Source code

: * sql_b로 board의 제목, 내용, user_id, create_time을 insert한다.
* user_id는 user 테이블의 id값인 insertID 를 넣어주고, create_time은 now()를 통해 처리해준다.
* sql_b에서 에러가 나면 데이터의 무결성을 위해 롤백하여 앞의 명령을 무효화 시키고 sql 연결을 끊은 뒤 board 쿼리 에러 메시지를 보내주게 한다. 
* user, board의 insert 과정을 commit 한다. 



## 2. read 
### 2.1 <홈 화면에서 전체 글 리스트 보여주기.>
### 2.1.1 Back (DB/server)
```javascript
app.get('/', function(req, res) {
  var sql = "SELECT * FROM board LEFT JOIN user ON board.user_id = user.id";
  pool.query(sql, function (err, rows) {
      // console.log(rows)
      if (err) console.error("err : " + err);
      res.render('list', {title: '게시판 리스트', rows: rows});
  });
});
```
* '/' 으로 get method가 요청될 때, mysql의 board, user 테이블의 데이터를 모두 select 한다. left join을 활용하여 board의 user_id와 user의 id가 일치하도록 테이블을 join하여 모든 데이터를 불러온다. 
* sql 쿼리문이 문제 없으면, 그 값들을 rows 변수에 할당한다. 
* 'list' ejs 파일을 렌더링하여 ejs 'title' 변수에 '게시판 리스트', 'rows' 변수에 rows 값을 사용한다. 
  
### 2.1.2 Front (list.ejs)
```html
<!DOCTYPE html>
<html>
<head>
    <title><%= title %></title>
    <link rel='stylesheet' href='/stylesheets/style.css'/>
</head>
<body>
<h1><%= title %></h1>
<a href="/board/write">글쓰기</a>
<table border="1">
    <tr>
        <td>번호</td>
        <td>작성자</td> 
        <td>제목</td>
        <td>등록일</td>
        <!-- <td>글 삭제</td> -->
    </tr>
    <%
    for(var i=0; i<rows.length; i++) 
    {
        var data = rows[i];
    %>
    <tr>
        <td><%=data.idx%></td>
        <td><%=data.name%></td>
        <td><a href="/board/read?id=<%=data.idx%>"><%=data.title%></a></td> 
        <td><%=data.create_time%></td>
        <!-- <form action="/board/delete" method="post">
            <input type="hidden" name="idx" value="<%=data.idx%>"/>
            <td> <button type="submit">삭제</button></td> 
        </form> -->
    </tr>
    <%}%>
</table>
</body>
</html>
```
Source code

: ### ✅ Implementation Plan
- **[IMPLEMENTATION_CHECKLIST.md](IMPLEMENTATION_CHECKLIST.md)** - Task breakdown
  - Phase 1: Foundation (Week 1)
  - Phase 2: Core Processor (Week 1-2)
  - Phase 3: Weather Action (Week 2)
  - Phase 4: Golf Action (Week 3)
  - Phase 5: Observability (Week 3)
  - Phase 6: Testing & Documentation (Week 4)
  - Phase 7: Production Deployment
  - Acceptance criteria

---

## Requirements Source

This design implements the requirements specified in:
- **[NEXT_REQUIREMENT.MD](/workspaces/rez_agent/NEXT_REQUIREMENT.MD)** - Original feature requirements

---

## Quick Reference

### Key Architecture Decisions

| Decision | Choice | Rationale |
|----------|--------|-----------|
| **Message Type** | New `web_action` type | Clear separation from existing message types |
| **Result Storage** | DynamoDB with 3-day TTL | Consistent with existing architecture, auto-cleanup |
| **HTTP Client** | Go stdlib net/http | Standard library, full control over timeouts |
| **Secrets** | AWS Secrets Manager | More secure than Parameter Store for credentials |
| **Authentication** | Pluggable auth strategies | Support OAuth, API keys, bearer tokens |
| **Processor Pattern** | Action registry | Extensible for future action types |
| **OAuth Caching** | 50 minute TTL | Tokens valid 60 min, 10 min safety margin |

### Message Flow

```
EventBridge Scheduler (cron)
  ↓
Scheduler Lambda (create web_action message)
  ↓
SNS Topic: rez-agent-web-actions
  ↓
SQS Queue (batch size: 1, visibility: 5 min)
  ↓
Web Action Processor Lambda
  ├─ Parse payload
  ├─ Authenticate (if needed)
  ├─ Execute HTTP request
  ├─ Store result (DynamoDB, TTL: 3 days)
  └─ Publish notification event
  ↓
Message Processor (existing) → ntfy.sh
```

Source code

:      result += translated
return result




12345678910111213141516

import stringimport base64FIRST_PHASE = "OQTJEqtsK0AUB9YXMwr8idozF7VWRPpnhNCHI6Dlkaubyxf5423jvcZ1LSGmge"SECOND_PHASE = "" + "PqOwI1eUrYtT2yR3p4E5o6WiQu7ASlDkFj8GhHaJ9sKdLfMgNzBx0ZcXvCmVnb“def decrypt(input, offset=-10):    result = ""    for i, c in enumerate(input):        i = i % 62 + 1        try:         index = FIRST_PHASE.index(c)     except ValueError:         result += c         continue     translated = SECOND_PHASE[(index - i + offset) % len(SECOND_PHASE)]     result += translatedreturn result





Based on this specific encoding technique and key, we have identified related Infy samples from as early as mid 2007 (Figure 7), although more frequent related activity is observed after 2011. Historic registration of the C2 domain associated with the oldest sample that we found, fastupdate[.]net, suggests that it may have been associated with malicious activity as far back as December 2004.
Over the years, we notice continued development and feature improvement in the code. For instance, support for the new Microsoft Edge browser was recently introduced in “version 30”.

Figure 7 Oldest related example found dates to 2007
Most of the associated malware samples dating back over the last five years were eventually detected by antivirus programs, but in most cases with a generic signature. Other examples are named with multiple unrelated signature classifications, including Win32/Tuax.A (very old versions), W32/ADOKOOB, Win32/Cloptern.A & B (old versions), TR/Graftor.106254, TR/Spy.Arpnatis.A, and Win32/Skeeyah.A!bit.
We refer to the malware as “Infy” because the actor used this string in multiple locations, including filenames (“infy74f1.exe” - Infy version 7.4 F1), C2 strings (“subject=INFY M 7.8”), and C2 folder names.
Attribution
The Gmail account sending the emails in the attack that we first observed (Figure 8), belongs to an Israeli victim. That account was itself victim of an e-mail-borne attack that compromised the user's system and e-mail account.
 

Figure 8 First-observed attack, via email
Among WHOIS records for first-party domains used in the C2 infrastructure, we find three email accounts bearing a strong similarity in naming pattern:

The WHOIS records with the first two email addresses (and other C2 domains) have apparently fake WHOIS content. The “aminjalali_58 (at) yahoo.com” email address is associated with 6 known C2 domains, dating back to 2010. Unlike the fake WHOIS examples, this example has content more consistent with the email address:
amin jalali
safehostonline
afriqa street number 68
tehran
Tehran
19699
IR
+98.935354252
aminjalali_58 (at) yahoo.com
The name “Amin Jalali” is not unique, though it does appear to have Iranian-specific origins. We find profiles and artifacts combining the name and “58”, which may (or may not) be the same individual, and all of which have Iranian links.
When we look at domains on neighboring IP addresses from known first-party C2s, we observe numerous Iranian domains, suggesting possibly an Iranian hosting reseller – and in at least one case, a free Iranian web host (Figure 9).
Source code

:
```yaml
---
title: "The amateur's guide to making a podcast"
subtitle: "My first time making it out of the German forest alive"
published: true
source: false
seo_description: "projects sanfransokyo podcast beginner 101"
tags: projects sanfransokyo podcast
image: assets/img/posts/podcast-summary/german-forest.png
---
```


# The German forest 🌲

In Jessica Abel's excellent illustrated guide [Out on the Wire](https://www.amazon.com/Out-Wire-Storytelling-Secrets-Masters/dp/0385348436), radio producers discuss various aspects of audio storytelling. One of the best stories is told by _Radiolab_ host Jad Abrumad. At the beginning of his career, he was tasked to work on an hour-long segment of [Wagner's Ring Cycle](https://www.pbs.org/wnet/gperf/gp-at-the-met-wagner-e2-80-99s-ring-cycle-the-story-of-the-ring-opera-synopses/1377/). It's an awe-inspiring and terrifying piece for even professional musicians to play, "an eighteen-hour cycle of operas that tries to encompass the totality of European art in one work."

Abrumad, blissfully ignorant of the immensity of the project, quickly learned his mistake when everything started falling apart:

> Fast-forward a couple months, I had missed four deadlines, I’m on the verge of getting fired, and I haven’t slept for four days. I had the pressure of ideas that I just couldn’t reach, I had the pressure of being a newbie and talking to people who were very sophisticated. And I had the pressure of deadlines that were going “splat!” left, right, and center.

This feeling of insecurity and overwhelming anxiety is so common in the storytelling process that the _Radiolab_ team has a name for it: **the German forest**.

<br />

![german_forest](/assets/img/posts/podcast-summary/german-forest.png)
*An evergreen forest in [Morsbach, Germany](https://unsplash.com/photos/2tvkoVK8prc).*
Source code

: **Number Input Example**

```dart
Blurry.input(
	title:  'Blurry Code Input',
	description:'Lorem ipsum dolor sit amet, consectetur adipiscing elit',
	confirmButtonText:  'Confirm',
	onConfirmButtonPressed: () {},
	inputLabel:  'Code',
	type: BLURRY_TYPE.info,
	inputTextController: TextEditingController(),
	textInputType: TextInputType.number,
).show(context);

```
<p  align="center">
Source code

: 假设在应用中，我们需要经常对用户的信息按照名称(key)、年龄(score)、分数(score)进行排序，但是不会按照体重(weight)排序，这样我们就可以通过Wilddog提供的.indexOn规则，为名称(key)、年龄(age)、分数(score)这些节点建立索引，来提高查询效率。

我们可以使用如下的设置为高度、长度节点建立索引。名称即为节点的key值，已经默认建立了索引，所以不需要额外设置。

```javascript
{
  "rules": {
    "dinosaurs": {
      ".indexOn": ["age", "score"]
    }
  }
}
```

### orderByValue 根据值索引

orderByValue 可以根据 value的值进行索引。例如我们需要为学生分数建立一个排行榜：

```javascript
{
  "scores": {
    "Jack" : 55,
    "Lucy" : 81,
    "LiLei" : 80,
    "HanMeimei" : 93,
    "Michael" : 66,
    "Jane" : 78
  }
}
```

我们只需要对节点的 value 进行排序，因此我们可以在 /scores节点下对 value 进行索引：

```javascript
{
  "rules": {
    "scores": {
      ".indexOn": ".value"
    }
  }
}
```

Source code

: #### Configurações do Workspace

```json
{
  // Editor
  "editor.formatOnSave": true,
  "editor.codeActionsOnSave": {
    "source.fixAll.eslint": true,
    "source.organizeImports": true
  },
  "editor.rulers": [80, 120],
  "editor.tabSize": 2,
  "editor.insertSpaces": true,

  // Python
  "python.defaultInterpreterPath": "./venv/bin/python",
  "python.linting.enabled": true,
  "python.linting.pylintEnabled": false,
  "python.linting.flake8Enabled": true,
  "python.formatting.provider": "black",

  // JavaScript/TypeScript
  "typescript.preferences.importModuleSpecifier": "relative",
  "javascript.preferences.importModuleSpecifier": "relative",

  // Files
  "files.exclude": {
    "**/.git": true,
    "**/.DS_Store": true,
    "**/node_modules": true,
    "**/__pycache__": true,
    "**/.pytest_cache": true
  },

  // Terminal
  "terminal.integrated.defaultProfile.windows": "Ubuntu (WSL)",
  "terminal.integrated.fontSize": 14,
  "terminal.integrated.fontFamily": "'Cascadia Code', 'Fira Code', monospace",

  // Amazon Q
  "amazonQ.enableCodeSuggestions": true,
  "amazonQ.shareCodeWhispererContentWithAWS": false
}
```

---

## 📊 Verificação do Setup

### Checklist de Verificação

○ ○ ○

### What you will do
Your task is to copy every line of the entries that contains the string "projects".

### Answer section
seo_description: "projects sanfransokyo podcast beginner 101"
tags: projects sanfransokyo podcast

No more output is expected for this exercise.